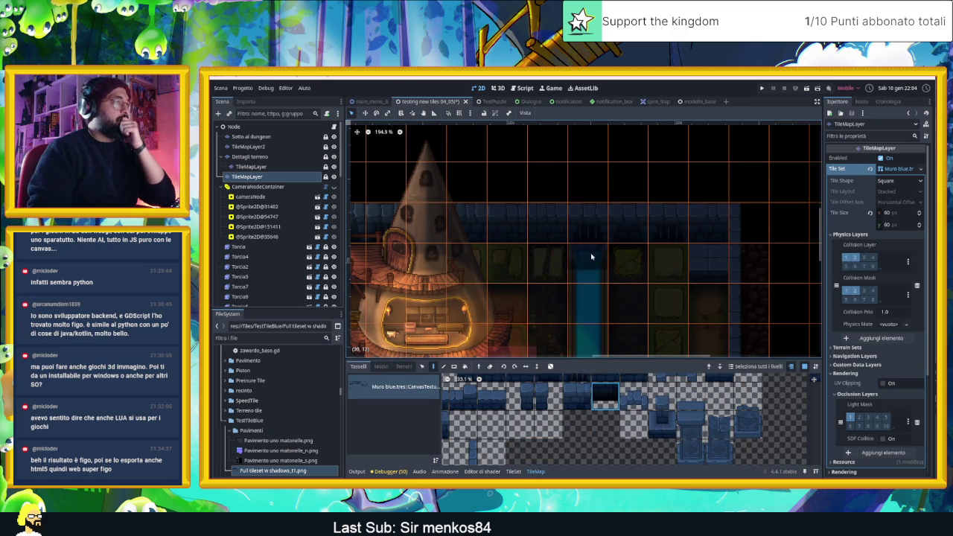
scroll(640, 196, "up", 4)
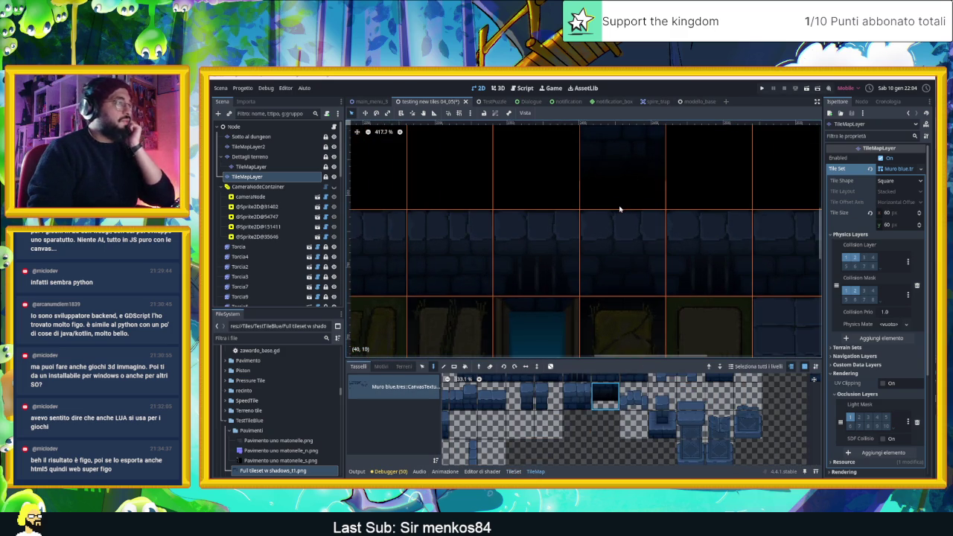
scroll(619, 211, "up", 2)
scroll(619, 211, "down", 2)
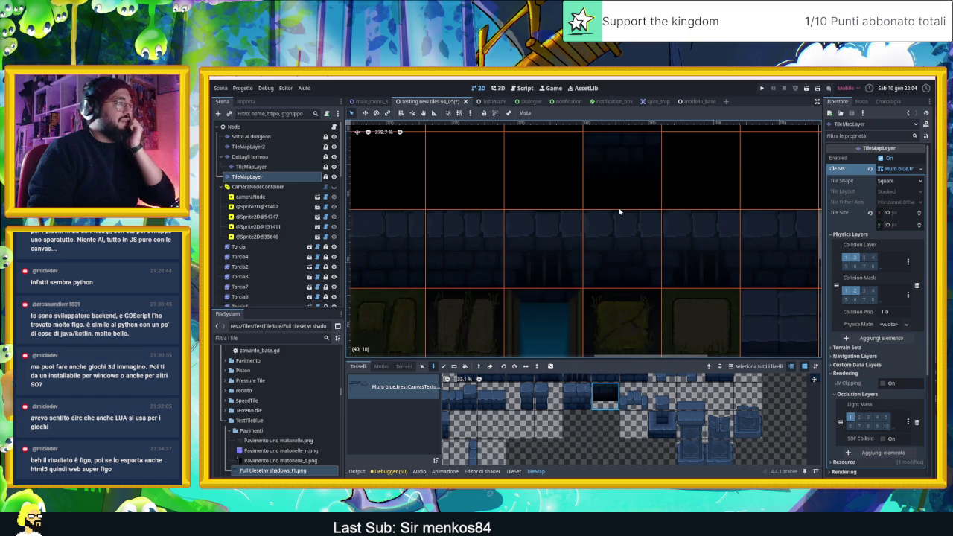
scroll(619, 211, "down", 2)
scroll(619, 216, "down", 3)
scroll(630, 253, "down", 3)
Inspect the blue door room up close, then save and run the scene.
left_click_drag(638, 282, 593, 136)
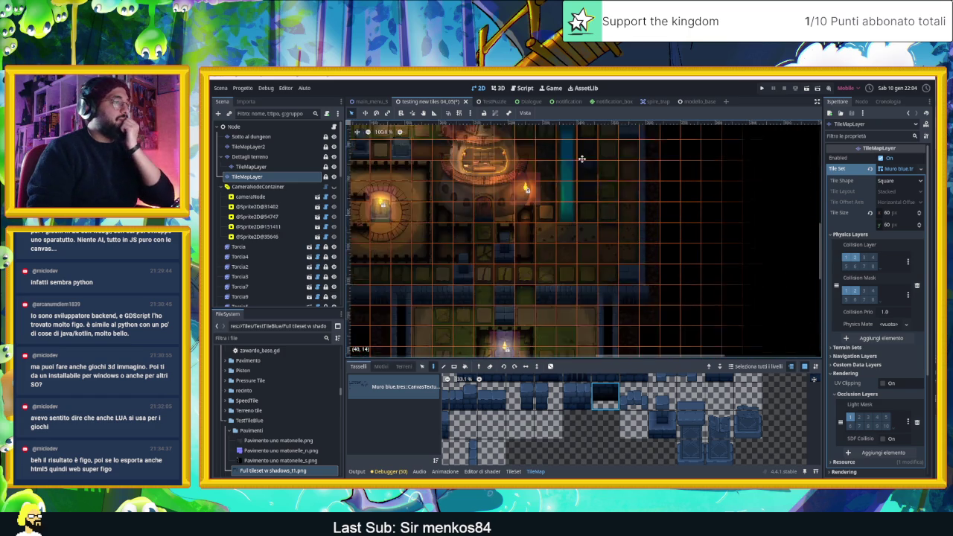
left_click_drag(548, 301, 794, 376)
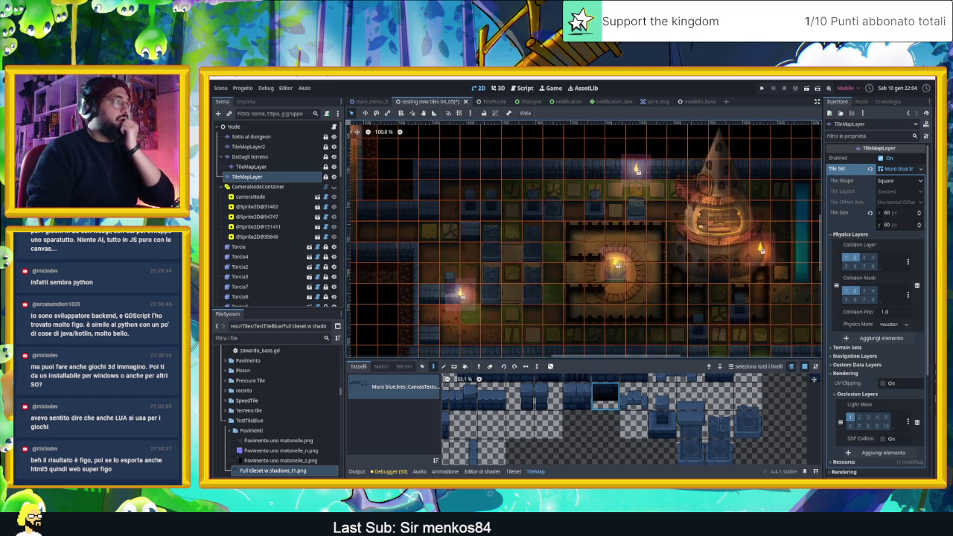
scroll(638, 234, "up", 2)
left_click_drag(421, 246, 581, 258)
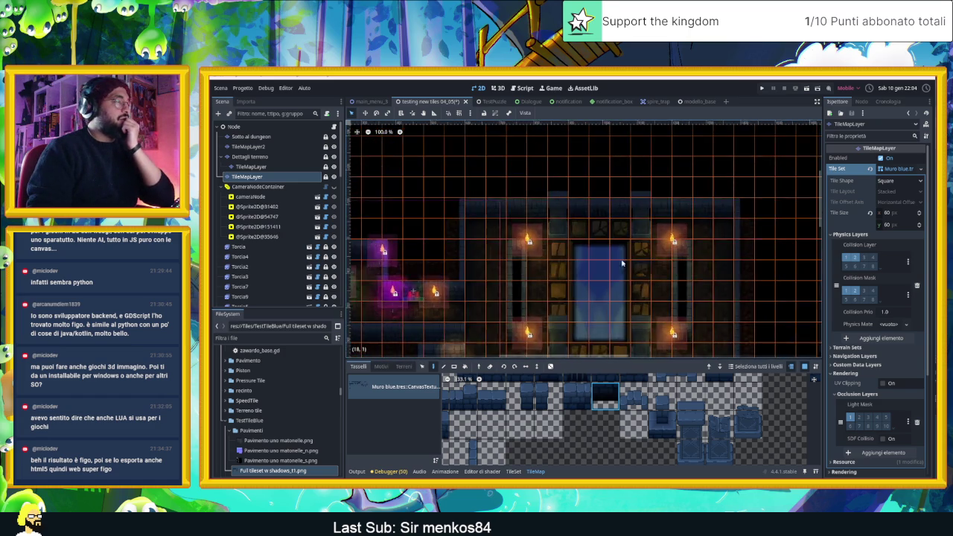
scroll(583, 250, "up", 2)
scroll(585, 241, "up", 1)
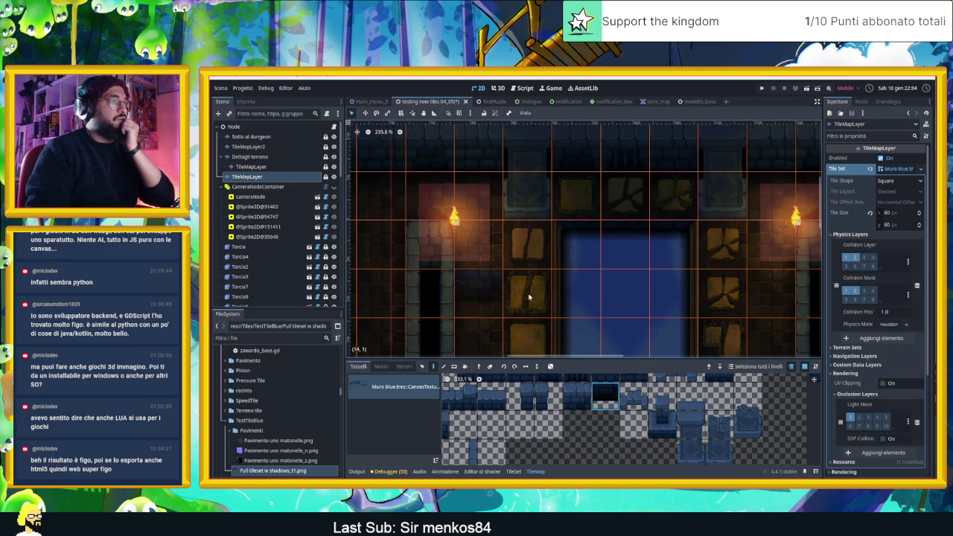
scroll(667, 255, "down", 1)
scroll(628, 187, "down", 1)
● ● ● ●
- _EXERCISE DIRECTIONS_
Every record above needs to be repeated exactly; pictures are to be left out.

- _WRITTEN ANSWER_
scroll(640, 196, "up", 4)
scroll(619, 211, "up", 2)
scroll(619, 211, "down", 2)
scroll(619, 211, "down", 2)
scroll(619, 216, "down", 3)
scroll(630, 253, "down", 3)
Inspect the blue door room up close, then save and run the scene.
left_click_drag(638, 282, 593, 136)
left_click_drag(548, 301, 794, 376)
scroll(638, 234, "up", 2)
left_click_drag(421, 246, 581, 258)
scroll(583, 250, "up", 2)
scroll(585, 241, "up", 1)
scroll(667, 255, "down", 1)
scroll(628, 187, "down", 1)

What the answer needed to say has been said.